We seldom stay in luxurious international hotels. Over the years we have learnt to trust the Lonely Planet guides. Later came the internet and we started to use Tripadvisor (http://www.tripadvisor.com/) with good results. We had memorable stays in less expensive pensions and guest houses. It is important to do your research and to read what other travellers say about their experience at a small hotel, guesthouse or pension. We only had a few disappointments over the years. We usually find them good value for money, small, clean and well managed. The owners are usually knowledgeable and helpful. Be sensitive to the price they charge. If it is too good to be true, it is.
We arrived on a Sunday morning. The Alaaddin was situated in a quiet street, Akbiyik Caddesi, among a number of other pensions, small hotels, backpacker hostels and little shops. It was everything that we wanted. Looking out from our bedroom window, one had a view of the Magnaura Restaurant across the road. A little girl was waving from a window across the street, calling hallo. We still remember finding a Land Rover called Boomslang, all the way from South Africa, parked in front of a backpacker hostel the next morning! We enjoyed our sightseeing during the day and our evening meals at a small restaurant just behind the Blue Mosque. There was a cat with her kittens that were fed every night by the restaurant staff.
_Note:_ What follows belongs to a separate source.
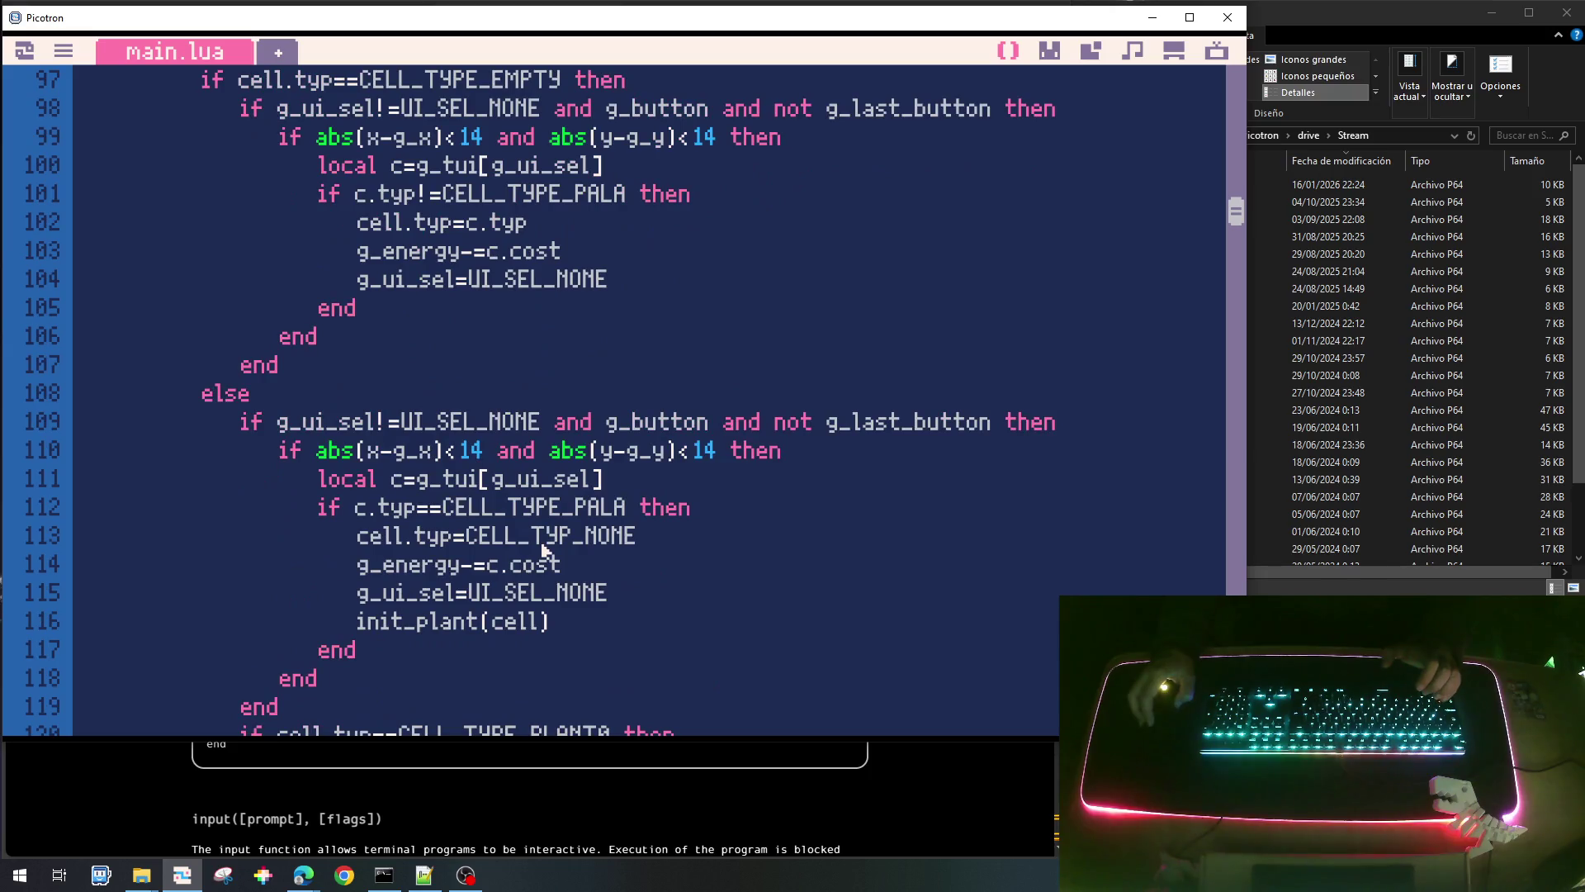
{"action": "scroll", "coordinate": [544, 552], "scroll_direction": "up", "scroll_amount": 2}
That Wednesday morning we woke up to new sounds from the street below. It was the Wednesday street market! And what a feast for the eyes! Mounds of feta cheese, different kinds of olives, fresh vegetables and fruit were displayed under a makeshift canvas canopy. Moustached Turks and women with headscarves were buying, selling, talking, shouting and drinking tea (and smoking!) all day long. The Wednesday market was an unexpected bonus.
When we were planning our second visit to Istanbul in 2010, we wanted to stay in the same area because it is so near to all the things we as tourists wanted to see. The Alaaddin was there no more. We decided to stay at the Hanedan Hotel (it is more of a pension than a hotel) just around the corner. But what a surprise we had when we saw how the quiet street and the whole neighbourhood changed in 13 years! It was now a very smart, pedestrian street with a number of (expensive) restaurants, smart hotels, pensions and shops catering for tourists. A few of the buildings were still recognisable, but most of them have received a facelift.
We enjoyed looking for a different restaurant every night. We would read the menus, talk to the staff if they came to us as we were studying the menu and in the end decide on one. It was a totally different experience than before, but nothing stays the same. We were impressed by some of the fare we sampled. One night we had Meze (see the picture below) that was beautifully presented! What a privilege to observe and to taste and to experience the unfamiliar. We love Turkey and hope to return one day. It is something completely different to other countries we have visited. Here in Istanbul West meets East at the Bosphorus. Apart from all the buildings of great historical interest, the sheer energy of the city and the hardworking Turks, overwhelms you.